You secured a job with ‘Lexygen’ as a ‘PPO’. How many times have you interned there before? How was the experience of that internship (if you did one) and how was it different from other internships?

I have worked with Lexygen on two occasions for a total of 12 weeks. After short listing your CV they conduct a telephonic interview based on which they offer you the internship. The firm offers internships only to 4th and 5th year students strictly for the purpose of assessing whether they can be absorbed into the firm after they graduate. Lexygen is a great place to intern at; the firm ensures that interns are a part of weekly training sessions where the latest law or judgment on a particular subject is discussed. The intern has to make a presentation at the end of the internship period and there is continuous assessment of the work done; the intern receives feedback on the completion of every assignment.     

 

What do you think an intern should accomplish during an internship in order to get a “call back”?

Get people to notice your work! There are no two ways about it. Many people seem to think that it is the people you get work from that make the difference, be that as it may, it is important to note that even if you are given work from a junior associate and you manage to impress them and continue to do so, a recommendation may be in the pipeline. A ‘call back’ also depends on a little bit of luck- being in the right place at the right time, etc. For example, interning when there are a large group of interns considerably lowers your chances of getting noticed as the work load splits among all of you.

 

Did you learn any skills while interning? What are these skills and how did you acquire them?

One skill that most law students acquire while interning is time management.
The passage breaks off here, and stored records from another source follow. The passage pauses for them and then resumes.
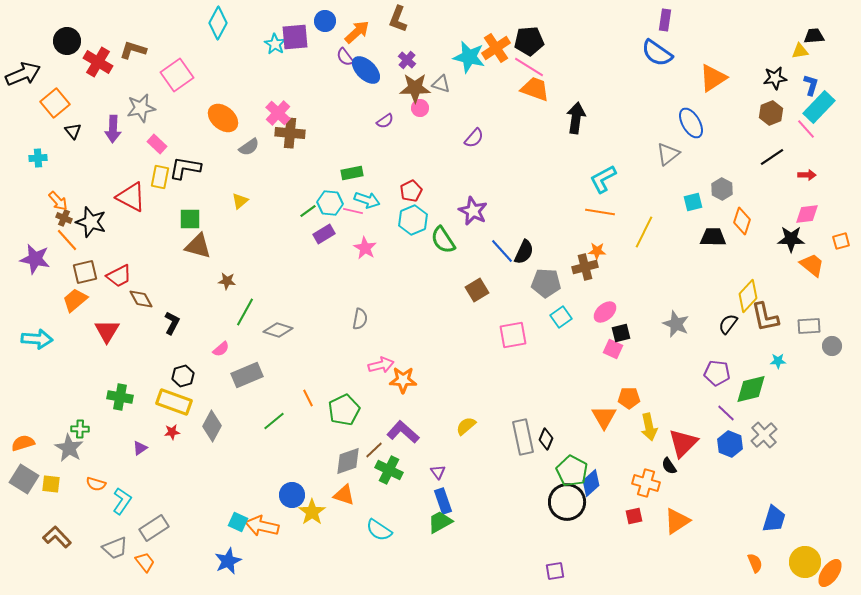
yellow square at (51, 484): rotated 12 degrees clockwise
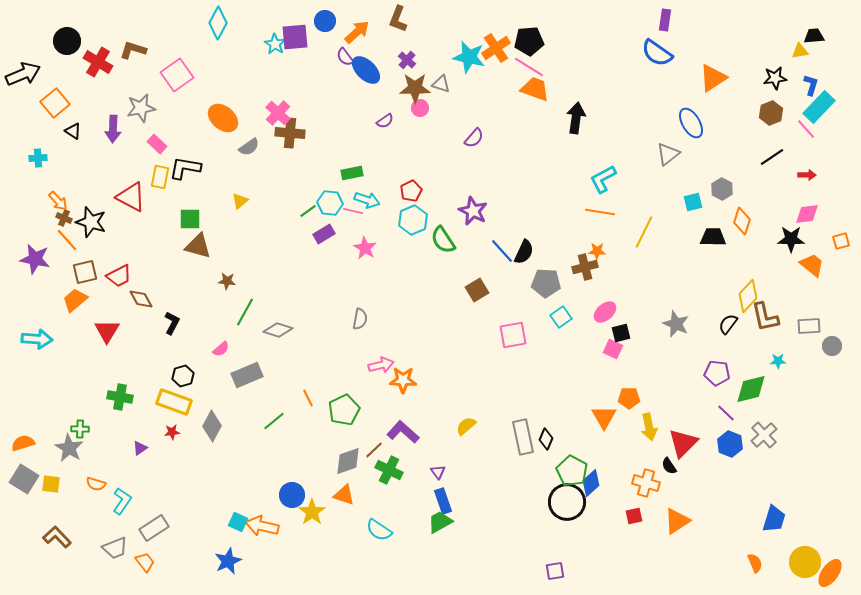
black triangle at (73, 131): rotated 18 degrees counterclockwise
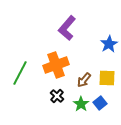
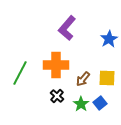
blue star: moved 5 px up
orange cross: rotated 20 degrees clockwise
brown arrow: moved 1 px left, 1 px up
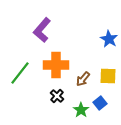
purple L-shape: moved 25 px left, 2 px down
blue star: rotated 12 degrees counterclockwise
green line: rotated 10 degrees clockwise
yellow square: moved 1 px right, 2 px up
green star: moved 6 px down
More often than not interns are given a strict deadline by which they need to submit their work and managing your time is very important.

 

How do you think one should go about writing a CV when they are applying for a job?

I don’t think I should be an authority on the format of a CV but from what I have picked up, while applying for internships one must ensure that you change your CV as per the type of firm you are applying to. For example if you are applying to a Tax law firm highlight the tax work you have done at your internships or a paper you published in tax law journal, etc. Besides that, be clear, precise and to the point in your CV.

 

How did you go about preparing for your interview?

I was fortunate enough to secure the PPO without an official interview as I had been thoroughly assessed at both my internships. But in general for an interview be it for a job or for an internship knowing all the work that you have mentioned in your CV is the most important thing.

 

Do the law firms usually provide the candidates with an option to work with the teams of their choice while recruiting?

I understand that most law firms ask the candidate their area of interest, but there is no guarantee that you will be put in the team of your choice. It normally depends on the need of the firm and the vacancies available in their teams.

 

Many law students strongly believes that getting a job at one of the top 3 law firms is mostly about securing a high GPA. Would you agree?

Having a high GPA is important, but it is not the be all and end all of securing a job at a tier 1 firm. I personally know of people who have been placed at these firms with just above average grades. Especially in the case of PPOs, it is the quality of the work that you do and that is more important than your GPA.

 

What would be your advice to the law students aspiring to secure a job at top law firms? What do they need to do, how should they prepare in the last 3 years of law school?

As someone who is fresh out of law school, I do not feel competent to answer this question, but I will do my best by telling you my personal experience. Being in a law school that is not considered a ‘top’ one and wishing to secure a job in a ‘top’ law firm is hard but it is possible and I have seen it happen. Ensuring that you intern at the right time and making a mark at your internships can do wonders to your morale as well as your chances of getting a job.